▶ _Assignment A_
Reproduce, without alteration, the lines of the listing below, starting at the line that contains "under_twenty_cells" and ending after the final line of the listing, with both of those lines included.

======== Provided text ========

(warning: contains very mild spoilers)
If one were to read the basic plot of ‘Eyes Wide Shut’ it would be hard to envisage why it was so widely anticipated when released in 1999. Its story of the sexual and personal problems upper middle-class married couple Bill (a successful doctor) and Alice (a former art curator and now stay-at-home mother) go through over the course of 24 hours was territory regularly covered in films and TV. Even the fact that it had strong sexual content or that then married superstar couple Tom Cruise and Nicole Kidman were starring in it could not explain the hype.
The anticipation was all centred around the film’s director and co-writer, Stanley Kubrick. Not only was he one of the most revered directors of the 20th century, but this was his first film in over a decade. The expectation was raised even more when Kubrick died before the film’s release, giving the film extra significance. Perhaps inevitably, despite decent reviews the film was perceived as somewhat of a disappointment and ignored by the Academy Awards. But for anyone who’s followed Kubrick’s career this shouldn’t be a surprise as his films were largely ignored at the Oscars and several of his films have grown in reputation in the years following their release .
So now seems a good time to assess EWS in that context over a decade after its release. Is it up there with Kubrick’s best films or a lesser work?
The early section is highly promising as with great precision the film analyses the problems and conflicts set to explode in Bill and Alice’s marriage. In an early scene at an extravagant Christmas party we see that they have sexual desires for others – Alice with an elegant older man and Cruise with a couple of models – but it’s how they react to it that the film is most interested in. Alice is clearly more self-aware of her attraction to other men while Bill is all self-assuredness and cockiness, seemingly oblivious to the situation he was in and his subconscious attraction to the women.

======== Raw data ========

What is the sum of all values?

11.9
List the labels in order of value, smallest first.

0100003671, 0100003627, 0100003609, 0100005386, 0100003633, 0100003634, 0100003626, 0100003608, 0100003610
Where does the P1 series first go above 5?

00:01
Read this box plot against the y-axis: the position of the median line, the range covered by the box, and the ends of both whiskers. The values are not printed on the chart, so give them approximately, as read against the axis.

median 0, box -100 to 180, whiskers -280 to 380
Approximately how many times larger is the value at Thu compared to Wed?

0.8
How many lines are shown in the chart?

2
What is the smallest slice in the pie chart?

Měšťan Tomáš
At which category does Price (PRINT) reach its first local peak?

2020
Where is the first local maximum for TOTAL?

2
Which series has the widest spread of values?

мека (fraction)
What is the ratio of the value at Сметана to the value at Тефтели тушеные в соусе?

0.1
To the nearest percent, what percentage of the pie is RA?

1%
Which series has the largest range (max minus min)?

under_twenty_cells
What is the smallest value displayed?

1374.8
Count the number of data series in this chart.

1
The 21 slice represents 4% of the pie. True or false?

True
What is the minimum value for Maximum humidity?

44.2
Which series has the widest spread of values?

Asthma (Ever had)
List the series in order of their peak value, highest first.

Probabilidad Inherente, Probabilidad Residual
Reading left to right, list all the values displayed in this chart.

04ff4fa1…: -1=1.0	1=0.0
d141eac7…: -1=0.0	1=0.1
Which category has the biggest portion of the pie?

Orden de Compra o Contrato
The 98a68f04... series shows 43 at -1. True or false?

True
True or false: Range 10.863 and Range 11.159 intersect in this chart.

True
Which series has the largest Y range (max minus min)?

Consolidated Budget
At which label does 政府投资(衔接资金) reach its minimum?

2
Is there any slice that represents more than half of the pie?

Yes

========

▶ _Assignment B_
Return verbatim the passage of the film review above that begins at the words "The early section" and ends after the words "to the women.".

▶ _Task output A_
under_twenty_cells
What is the smallest value displayed?

1374.8
Count the number of data series in this chart.

1
The 21 slice represents 4% of the pie. True or false?

True
What is the minimum value for Maximum humidity?

44.2
Which series has the widest spread of values?

Asthma (Ever had)
List the series in order of their peak value, highest first.

Probabilidad Inherente, Probabilidad Residual
Reading left to right, list all the values displayed in this chart.

04ff4fa1…: -1=1.0	1=0.0
d141eac7…: -1=0.0	1=0.1
Which category has the biggest portion of the pie?

Orden de Compra o Contrato
The 98a68f04... series shows 43 at -1. True or false?

True
True or false: Range 10.863 and Range 11.159 intersect in this chart.

True
Which series has the largest Y range (max minus min)?

Consolidated Budget
At which label does 政府投资(衔接资金) reach its minimum?

2
Is there any slice that represents more than half of the pie?

Yes

▶ _Task output B_
The early section is highly promising as with great precision the film analyses the problems and conflicts set to explode in Bill and Alice’s marriage. In an early scene at an extravagant Christmas party we see that they have sexual desires for others – Alice with an elegant older man and Cruise with a couple of models – but it’s how they react to it that the film is most interested in. Alice is clearly more self-aware of her attraction to other men while Bill is all self-assuredness and cockiness, seemingly oblivious to the situation he was in and his subconscious attraction to the women.